Shards Dashboard is one of my latest projects that I designed and implemented using Sketch, Shards React and create-react-app. It comes with 7 free, beautiful and modern templates that can be extracted and easily integrated. Most of the templates are focused around blog applications, but can be easily adjusted for almost any type of application.

responsiveness and the fact that it looks beautiful and differnt from material design. its got components for dashboards, blogpost cards, adding new posts, forms, tables, and user profile. and you can buy a pro version for even more good stuff!

nice vscode extension for refactoring components out into their own file, including their props.

OP planbcoding says:I made this vscode extension that makes JSX code refactoring easier, also supports new hooks api

user erwindurzo said: Dude you just saved me so many minutes a week. Seriously, thank you

it has a fully working minesweeper clone, movable windows, and all the graphics are appropriately low quality. when you hit the win 95 start button it even plays the startup sound!

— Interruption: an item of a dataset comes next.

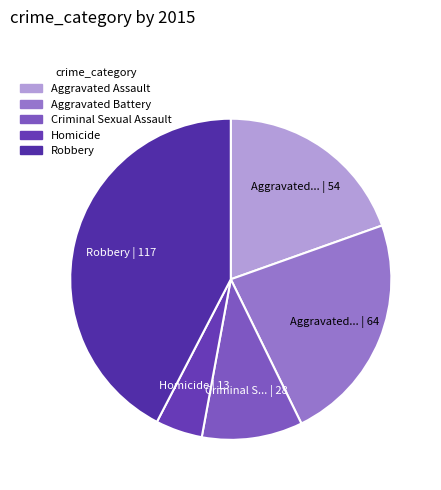

The Criminal Sexual Assault slice represents 10% of the pie. True or false?

True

OP onethousandHz said: It started as a job interview project (build a simple minesweeper app) that took on a life of its own. I’m still planning on adding more features, like the menus (gotta build some type of smart-positioning HoverCard component first), maximizing a window, more applications, a localstorage “file system”.

user flying_head asked: Did you do write all the css and made the images yourself?

Yup, whole thing is from scratch. I made all the icon images from screenshots I took of an actual running instance of Windows 95. That was my reference for the whole project.